Tara Erraught gave us a gently humane Angelina, whose attempt to reconcile herself with Don Magnifico and her sisters is genuinely touching; so too is her relationship with the actor-mice, where her kindness and empathy for her fellow downtrodden creatures glows warmly. Her voice is richer and smokier than your usual mezzo, with the charcoal shading of the contralto lower down. These darker hues deepen her characterisation as inward, dreamy, even melancholy, in contrast with the fizz and glitter of her boisterous, preening siblings, Clorinda and Tisbe, sung with just the right degree of sugary, superficial giddiness by Aoife Miskelly and Heather Lowe. Perhaps it was part of Erraught’s characterisation that it felt slightly as if she was holding something back, the most withdrawn of the characters on stage, which in turn made her pyrotechnics feel a bit understated, though certainly executed with finesse.  

A little more command and volume would’ve been welcome from Matteo Macchioni’s Don Ramiro, although admittedly it is not an opera that offers extensive opportunities for the lead tenor in terms of show-off moments or character development, even if his scenes with Dandini sparkled. He has a silken, delicate voice, which although not hefty delivered textbook bel canto singing: I just wish he’d shown off those wonderfully ringing high notes a little more.  

This opera has rather a heavy preponderance of bass and baritone numbers, and Giorgio Caoduro’s Dandini clearly relished his time in the spotlight. But one can hardly blame the cast for bringing such colour and zest to the minor characters. Fabio Capitanucci’s Don Magnifico played his part as social-climbing hypocrite to a tee, and Alidoro was sung by Wojtek Gierlach in one of the star turns of the night: his voice had the velvety authority of Sarastro, albeit on prozac, and he was all magic and atmosphere, impressing with patter and pure cantabile alike.

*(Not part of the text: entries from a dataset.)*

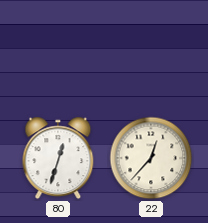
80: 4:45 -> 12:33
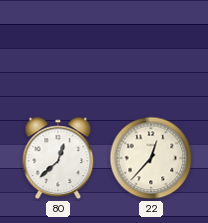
80: 12:33 -> 12:38
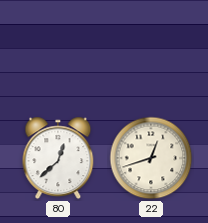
22: 12:37 -> 12:42
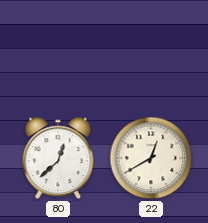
22: 12:42 -> 12:40
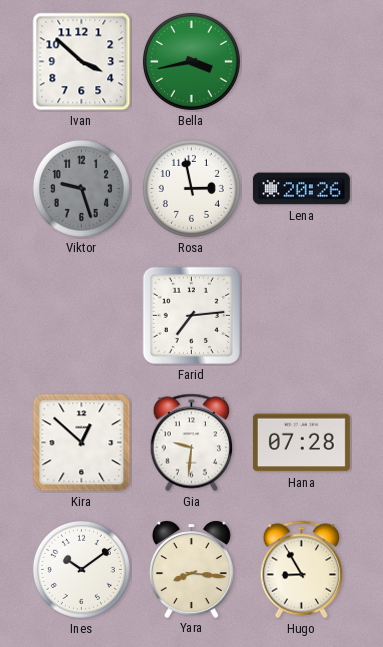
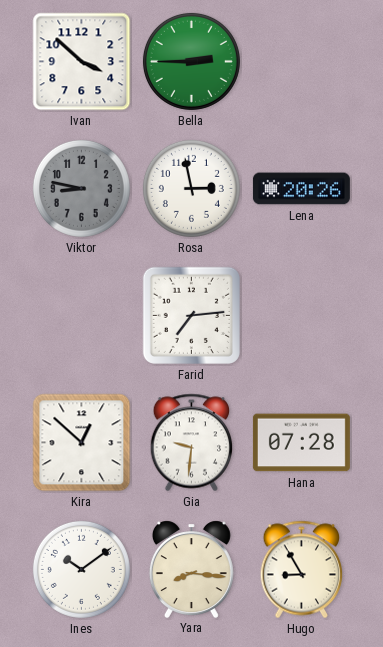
Bella: 3:43 -> 2:45
Viktor: 9:27 -> 8:47
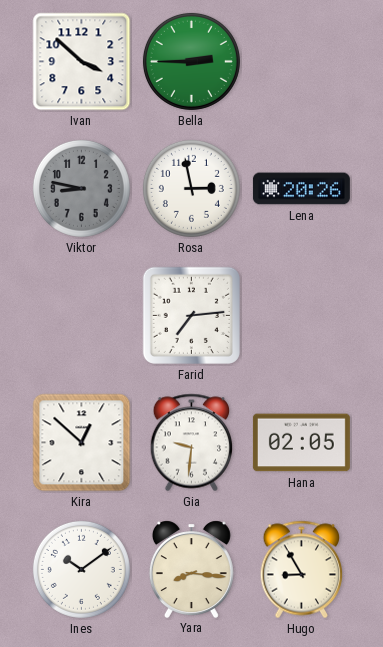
Hana: 07:28 -> 02:05
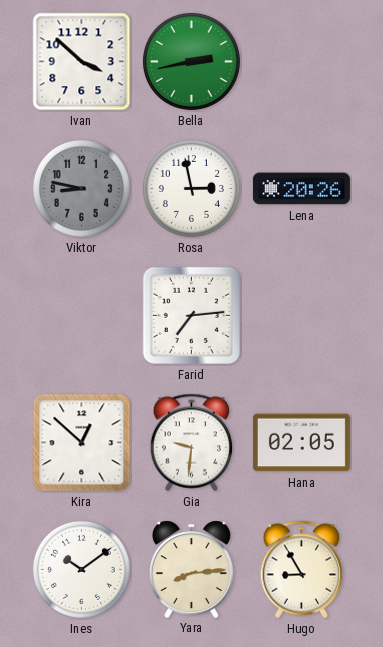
Bella: 2:45 -> 2:43
Yara: 8:16 -> 8:14
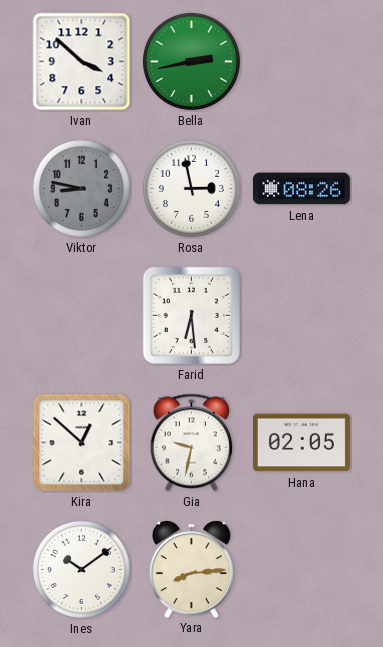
Lena: 20:26 -> 08:26
Farid: 7:14 -> 6:29
Gia: 9:31 -> 9:32
Hugo: 8:55 -> none
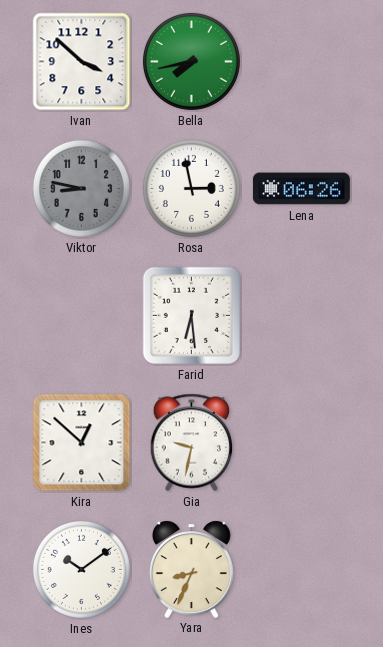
Bella: 2:43 -> 7:43
Lena: 08:26 -> 06:26
Hana: 02:05 -> none
Yara: 8:14 -> 8:34
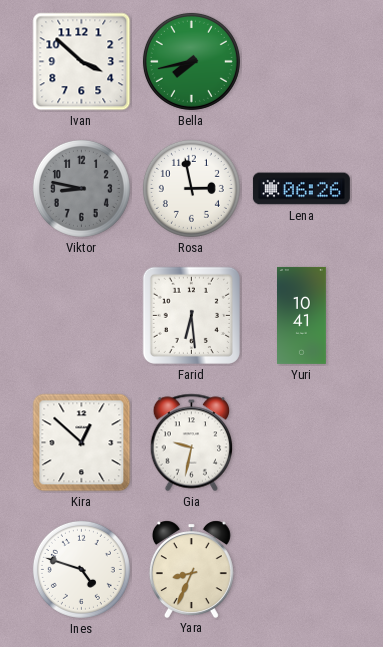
Yuri: none -> 10:41
Ines: 10:09 -> 4:48
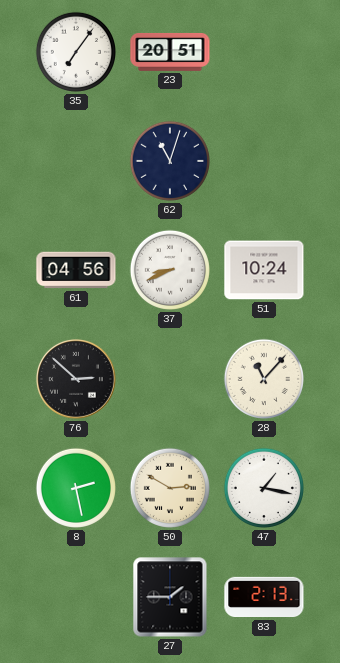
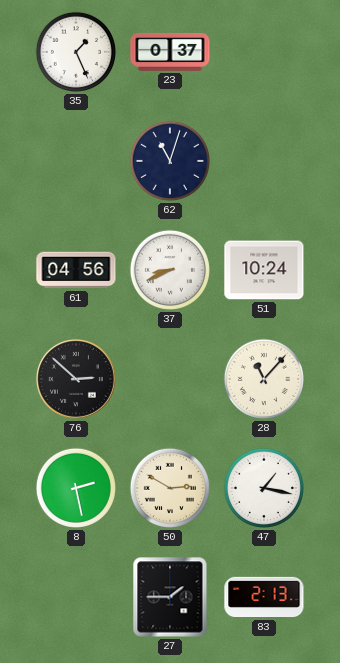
35: 7:06 -> 1:26
23: 20:51 -> 0:37
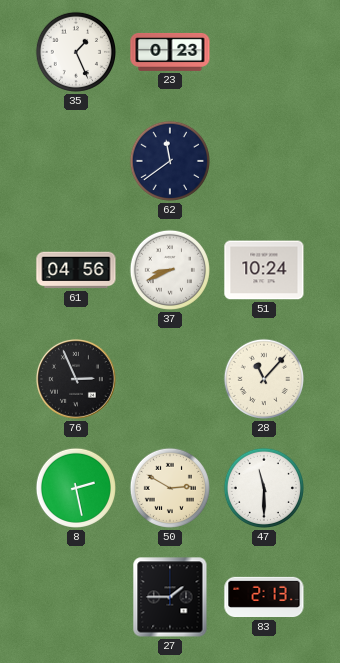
23: 0:37 -> 0:23
62: 11:03 -> 11:39
76: 2:52 -> 2:56
47: 1:17 -> 11:30
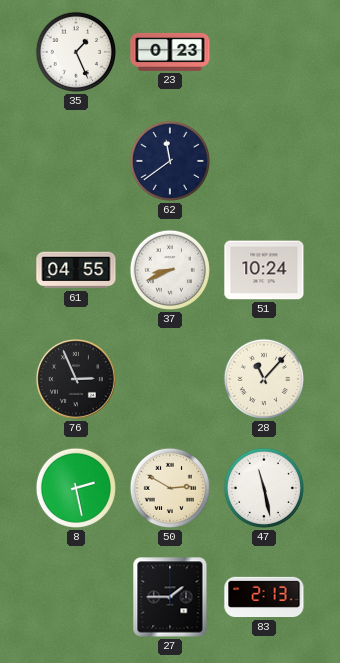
61: 04:56 -> 04:55
47: 11:30 -> 11:28
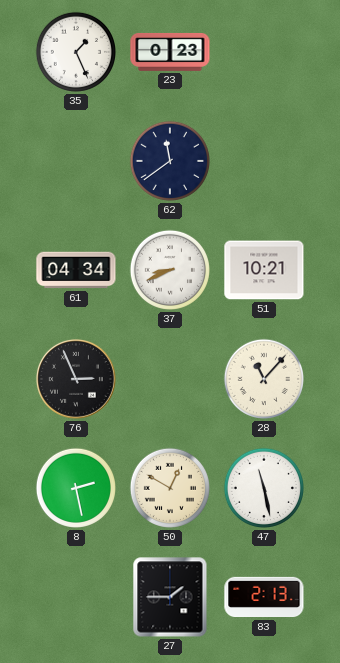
61: 04:55 -> 04:34
51: 10:24 -> 10:21
50: 2:50 -> 12:50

The men of the WNO chorus were full of life too.   

Tomáš Hanus took things at quite a lick: sometimes if felt like the singers and orchestra were trying to outrun each other when firing off the great salvos of machine-gun patter this opera so mercilessly demands: very exciting, but the price was some coherence in the ensemble. But the orchestra didn’t put a foot wrong when skating over Rossini’s polished surfaces with supreme élan, supported by a particularly tight weave from the string sections, flexible and firm in equal measure.  

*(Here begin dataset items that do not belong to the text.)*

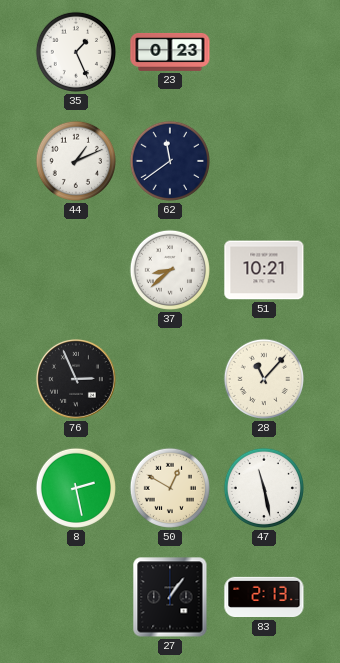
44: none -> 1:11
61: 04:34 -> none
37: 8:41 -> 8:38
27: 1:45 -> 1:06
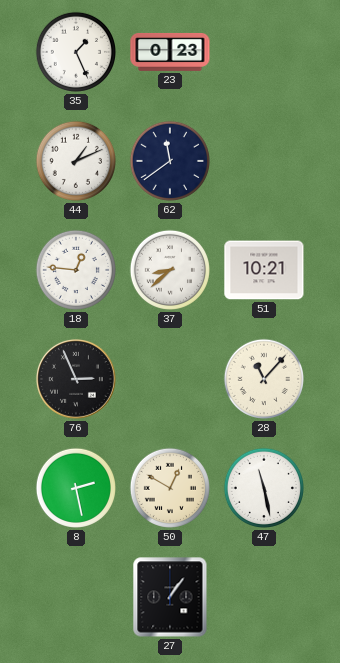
18: none -> 12:46
83: 2:13 -> none
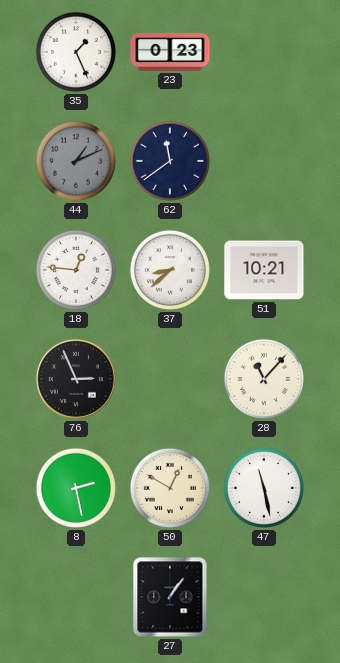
44 dial: white -> grey
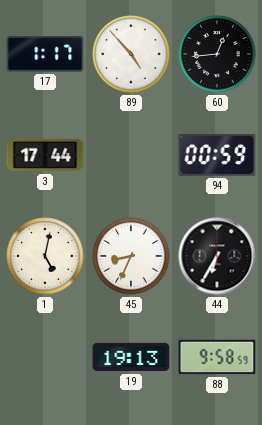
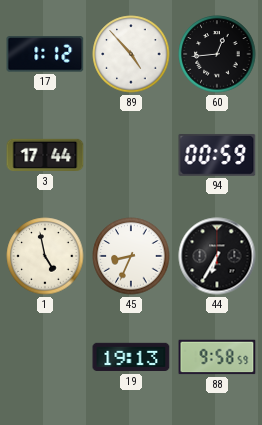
17: 1:17 -> 1:12
1: 5:02 -> 4:58
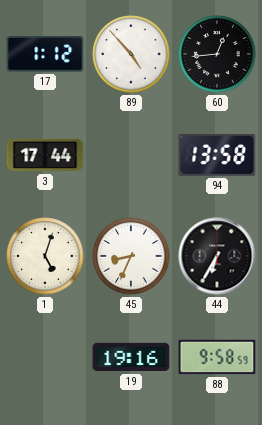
94: 00:59 -> 13:58
1: 4:58 -> 5:03
19: 19:13 -> 19:16
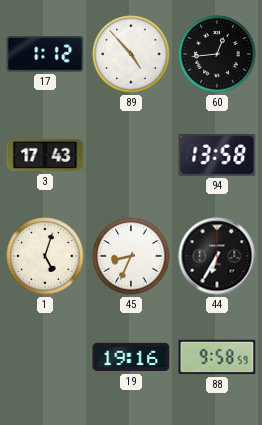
3: 17:44 -> 17:43
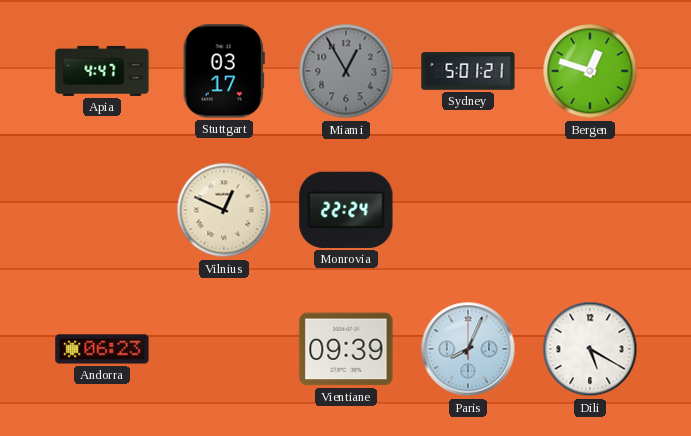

The very final seconds offer a dark twist: just at the moment of Angelina’s triumph, the chimney comes down, she’s given back her broom, and the curtain falls as she returns to her chores. It was a dream all along. It’s a clever, off-kilter volte-face, and speaks to the unsettling design and woozy unreality pervading the piece. The text often has characters saying that they can’t believe what’s going on, that it must be a dream, and that all this confusion is bit of a cosmic headache; we might too see the seed of this idea in Angelina’s folkloric ‘Once upon a time’, the tale of a bored king seeking a peasant girl, that absorbs her in the first scene. It’s an unobtrusive but thoughtful take on this sunlit, humane farce. And Angelina’s delusion, if that’s what this is, tells us that there is nothing simple about our fondness for any story that takes place once upon a time.